So, Domino administrators: what are your feelings about SSL lately? Do they include, perhaps, stress? It's "oh crap, my servers are broken" season again, and this time the culprit is a change in Apple's operating systems. Fortunately, in this case, the problem isn't as severe as an outright security vulnerability like POODLE and, better still, there is a definitive statement from IBM indicating that they are going to bring their security stack up to snuff almost in time.
But this isn't the first time we've been in this position, nor will it be the last. The focus on cracking and hardening TLS, particularly in the context of HTTPS, is not going to let up any time soon, nor will the basic movement towards encryption everywhere. So I would like to reiterate my stance: Domino is not suitable for direct external exposure via HTTP. The other protocols are problematic as well, but HTTP is the big one and, fortunately, the easiest to solve.

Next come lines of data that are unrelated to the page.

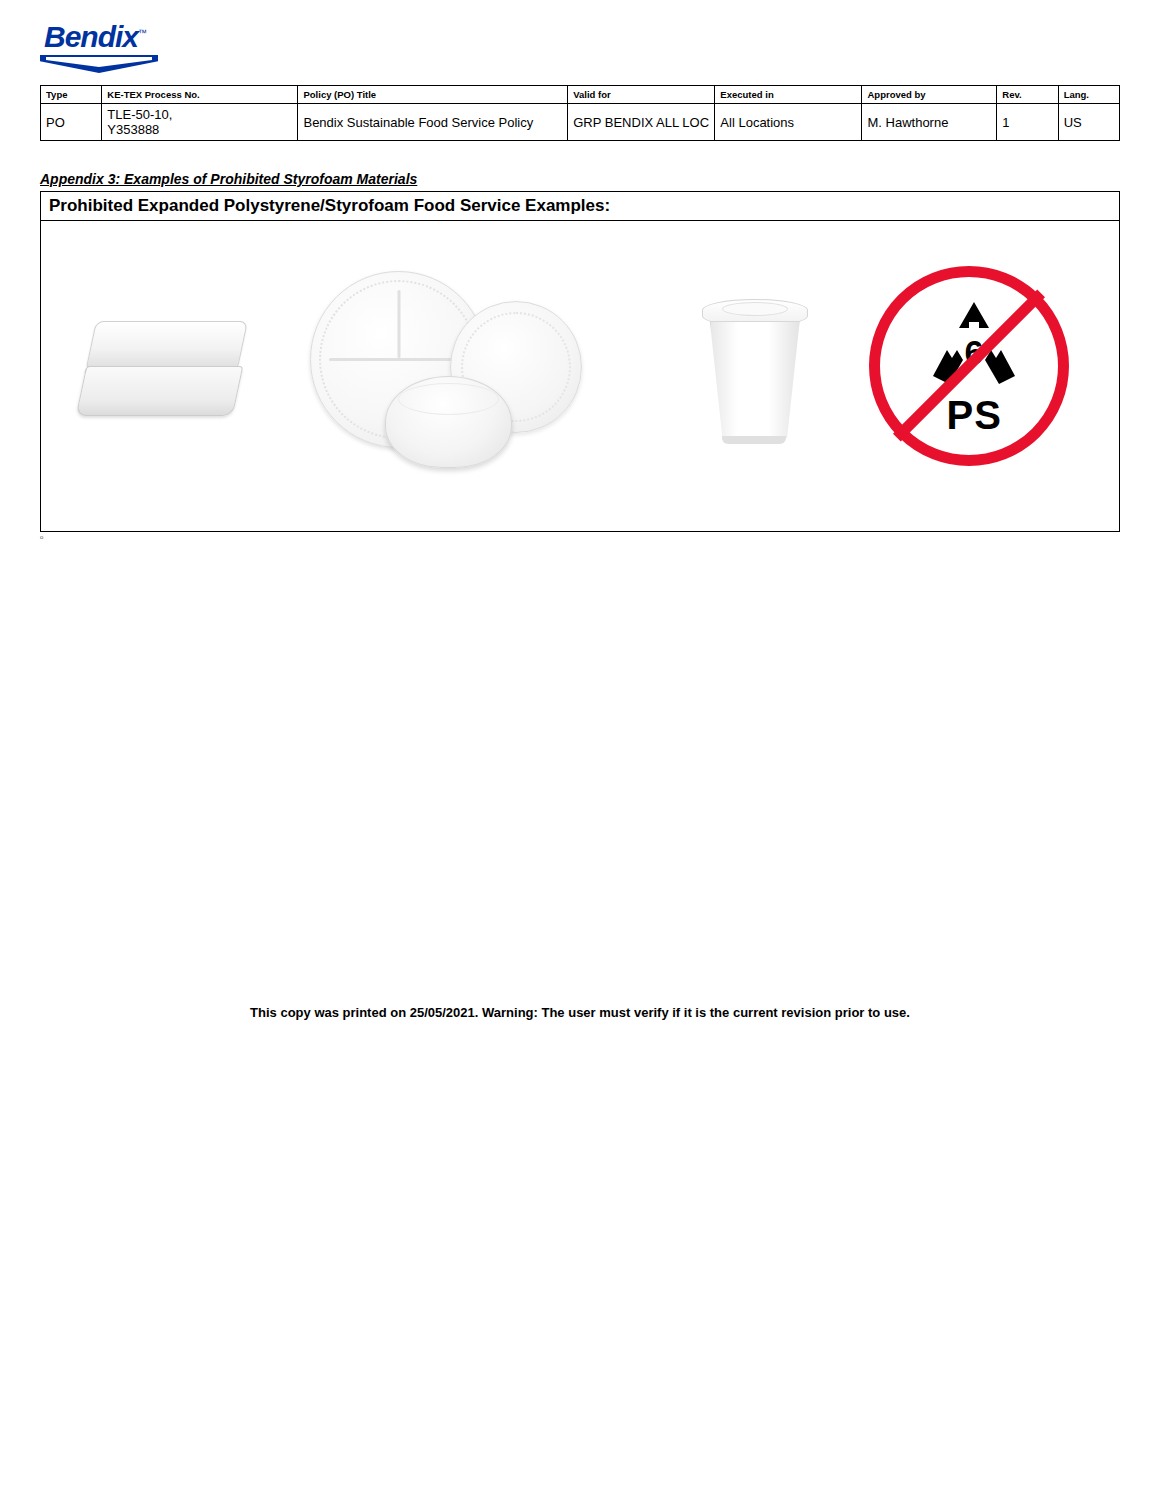Bendix™
| Type | KE-TEX Process No. | Policy (PO) Title | Valid for | Executed in | Approved by | Rev. | Lang. |
| --- | --- | --- | --- | --- | --- | --- | --- |
| PO | TLE-50-10, Y353888 | Bendix Sustainable Food Service Policy | GRP BENDIX ALL LOC | All Locations | M. Hawthorne | 1 | US |
Appendix 3: Examples of Prohibited Styrofoam Materials
Prohibited Expanded Polystyrene/Styrofoam Food Service Examples:
6
PS
o
This copy was printed on 25/05/2021. Warning: The user must verify if it is the current revision prior to use.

Whenever I've made this exhortation, part of the response I get is that administrators "should not" have to take this step. That Domino should be fully modern in its security stack or, at least, that IBM should handle this problem for them in one way or another. Or that one of Domino's traditional strengths is its all-on-one nature, with a single easy installation that takes care of everything, and that installing a separate web server is a complicated step that administrators shouldn't have to take.

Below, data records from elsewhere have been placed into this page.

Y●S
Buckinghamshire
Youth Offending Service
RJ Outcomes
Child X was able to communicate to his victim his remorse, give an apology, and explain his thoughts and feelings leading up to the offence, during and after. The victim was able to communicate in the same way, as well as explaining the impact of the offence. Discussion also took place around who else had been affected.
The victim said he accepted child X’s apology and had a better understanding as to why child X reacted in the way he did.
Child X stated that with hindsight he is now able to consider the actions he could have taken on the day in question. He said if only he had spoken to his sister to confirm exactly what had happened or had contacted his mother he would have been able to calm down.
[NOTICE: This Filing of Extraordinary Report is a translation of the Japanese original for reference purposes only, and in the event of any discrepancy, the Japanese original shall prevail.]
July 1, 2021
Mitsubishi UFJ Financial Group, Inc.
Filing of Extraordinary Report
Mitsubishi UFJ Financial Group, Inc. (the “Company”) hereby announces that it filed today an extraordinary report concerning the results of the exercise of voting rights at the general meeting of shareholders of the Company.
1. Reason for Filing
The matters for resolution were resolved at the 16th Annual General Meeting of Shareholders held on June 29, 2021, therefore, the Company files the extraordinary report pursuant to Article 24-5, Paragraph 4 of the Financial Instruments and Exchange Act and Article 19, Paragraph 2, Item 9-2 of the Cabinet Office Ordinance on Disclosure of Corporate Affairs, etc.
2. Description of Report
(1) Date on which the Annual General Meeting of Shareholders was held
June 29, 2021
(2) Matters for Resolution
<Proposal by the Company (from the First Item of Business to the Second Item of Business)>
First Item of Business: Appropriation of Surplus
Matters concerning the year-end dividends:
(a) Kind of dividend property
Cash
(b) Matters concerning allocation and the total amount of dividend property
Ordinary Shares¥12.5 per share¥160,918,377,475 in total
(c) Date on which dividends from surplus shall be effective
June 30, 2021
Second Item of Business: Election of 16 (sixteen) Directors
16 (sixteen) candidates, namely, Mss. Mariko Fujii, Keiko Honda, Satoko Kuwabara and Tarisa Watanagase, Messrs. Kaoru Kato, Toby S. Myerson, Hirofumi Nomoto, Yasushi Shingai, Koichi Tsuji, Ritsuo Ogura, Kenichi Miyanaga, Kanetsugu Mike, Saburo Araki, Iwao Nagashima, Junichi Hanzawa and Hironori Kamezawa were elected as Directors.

The promise of an integrated server system that took care of everything is a great promise, but it's always been extremely difficult to achieve, even for a platform firing on all cylinders. No matter the ideal, Domino does not perform at this level, and I still maintain that it should not need to. Outside of Domino and PHP, the application server is not generally expected to also be a full-fledged front-end web server, for exactly this sort of reason. Domino's job with respect to the web is to generate and serve up HTML, JSON, and other content; it's something else's job to make sure that that leaves your company's network securely.
If you still maintain that this should be Domino's job due to how much you pay for licensing, then that's a conversation between you and your IBM sales rep. I, though, am entirely fine with a paid-for app server not covering this ground, and that's in large part because the products that do perform this task are superb and often open-source.

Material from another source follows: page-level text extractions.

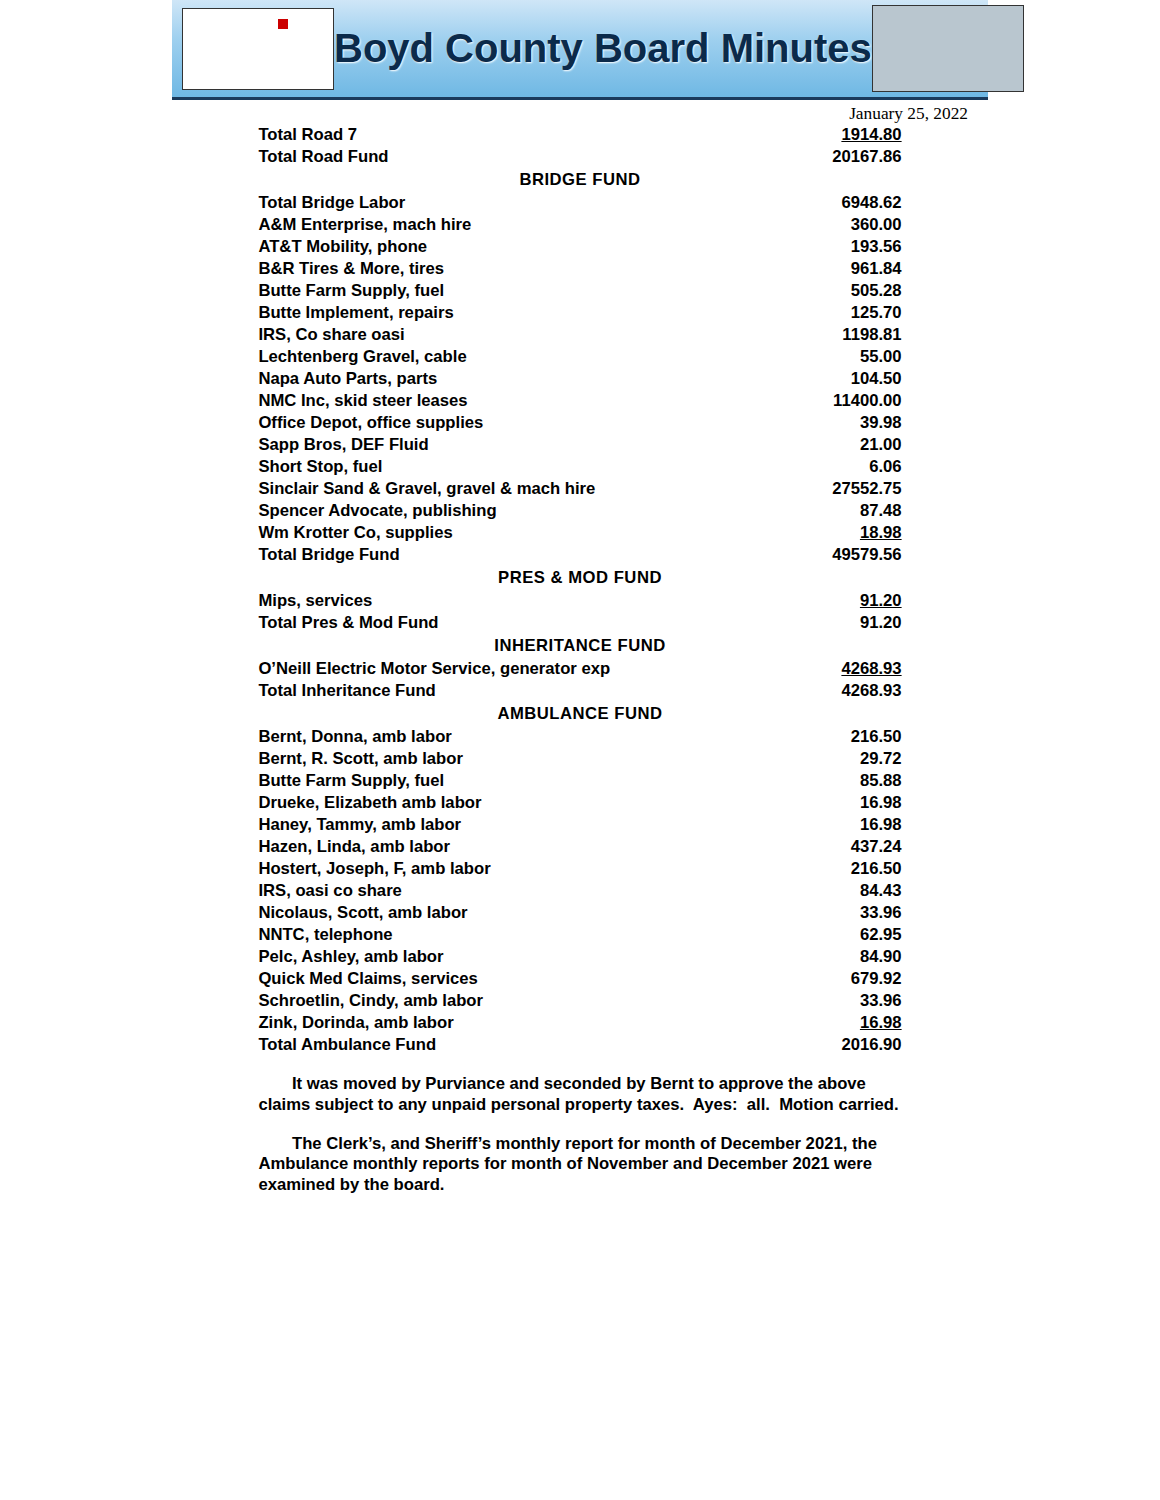Boyd County Board Minutes
January 25, 2022
| Total Road 7 | 1914.80 |
| Total Road Fund | 20167.86 |
| BRIDGE FUND |
| Total Bridge Labor | 6948.62 |
| A&M Enterprise, mach hire | 360.00 |
| AT&T Mobility, phone | 193.56 |
| B&R Tires & More, tires | 961.84 |
| Butte Farm Supply, fuel | 505.28 |
| Butte Implement, repairs | 125.70 |
| IRS, Co share oasi | 1198.81 |
| Lechtenberg Gravel, cable | 55.00 |
| Napa Auto Parts, parts | 104.50 |
| NMC Inc, skid steer leases | 11400.00 |
| Office Depot, office supplies | 39.98 |
| Sapp Bros, DEF Fluid | 21.00 |
| Short Stop, fuel | 6.06 |
| Sinclair Sand & Gravel, gravel & mach hire | 27552.75 |
| Spencer Advocate, publishing | 87.48 |
| Wm Krotter Co, supplies | 18.98 |
| Total Bridge Fund | 49579.56 |
| PRES & MOD FUND |
| Mips, services | 91.20 |
| Total Pres & Mod Fund | 91.20 |
| INHERITANCE FUND |
| O’Neill Electric Motor Service, generator exp | 4268.93 |
| Total Inheritance Fund | 4268.93 |
| AMBULANCE FUND |
| Bernt, Donna, amb labor | 216.50 |
| Bernt, R. Scott, amb labor | 29.72 |
| Butte Farm Supply, fuel | 85.88 |
| Drueke, Elizabeth amb labor | 16.98 |
| Haney, Tammy, amb labor | 16.98 |
| Hazen, Linda, amb labor | 437.24 |
| Hostert, Joseph, F, amb labor | 216.50 |
| IRS, oasi co share | 84.43 |
| Nicolaus, Scott, amb labor | 33.96 |
| NNTC, telephone | 62.95 |
| Pelc, Ashley, amb labor | 84.90 |
| Quick Med Claims, services | 679.92 |
| Schroetlin, Cindy, amb labor | 33.96 |
| Zink, Dorinda, amb labor | 16.98 |
| Total Ambulance Fund | 2016.90 |
It was moved by Purviance and seconded by Bernt to approve the above claims subject to any unpaid personal property taxes. Ayes: all. Motion carried.
The Clerk’s, and Sheriff’s monthly report for month of December 2021, the Ambulance monthly reports for month of November and December 2021 were examined by the board.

These other products – nginx, Apache, HAProxy, and so forth – are made for this job. This flurry of SSL/TLS features and bugs you've been hearing about? These are all implemented or fixed in dedicated products, sometimes years before they come to your attention. And when new problems crop up, they're fixed and talked about immediately across the web, with guides for what to do appearing as soon as the problem arises.
Is it easier to continue using Domino HTTP directly than to set up a reverse proxy? Sure! Well, sort of, when there's not an active disaster to mitigate. And, much like how keeping an XPages (or other web) app up to spec and working on all target devices is more complicated than a legacy Notes app, sometimes that's just how the world goes. Deciding that it's complexity you don't want, or that your company's policy doesn't allow for an additional server, is not a tenable stance. Unless you're Apple, your company's policy will not bend the arc of the industry.
So, I implore you, at least give this kind of setup a real look and a trial run. I think you'll find that the basic setup is not dramatically more complicated than just Domino alone and will also open the door to new non-security features like improving page load speeds on the fly. If you want, with eyes open, to maintain an externally-facing Domino HTTP stack, that's fine, but I'll see you when the next security apocalypse comes around.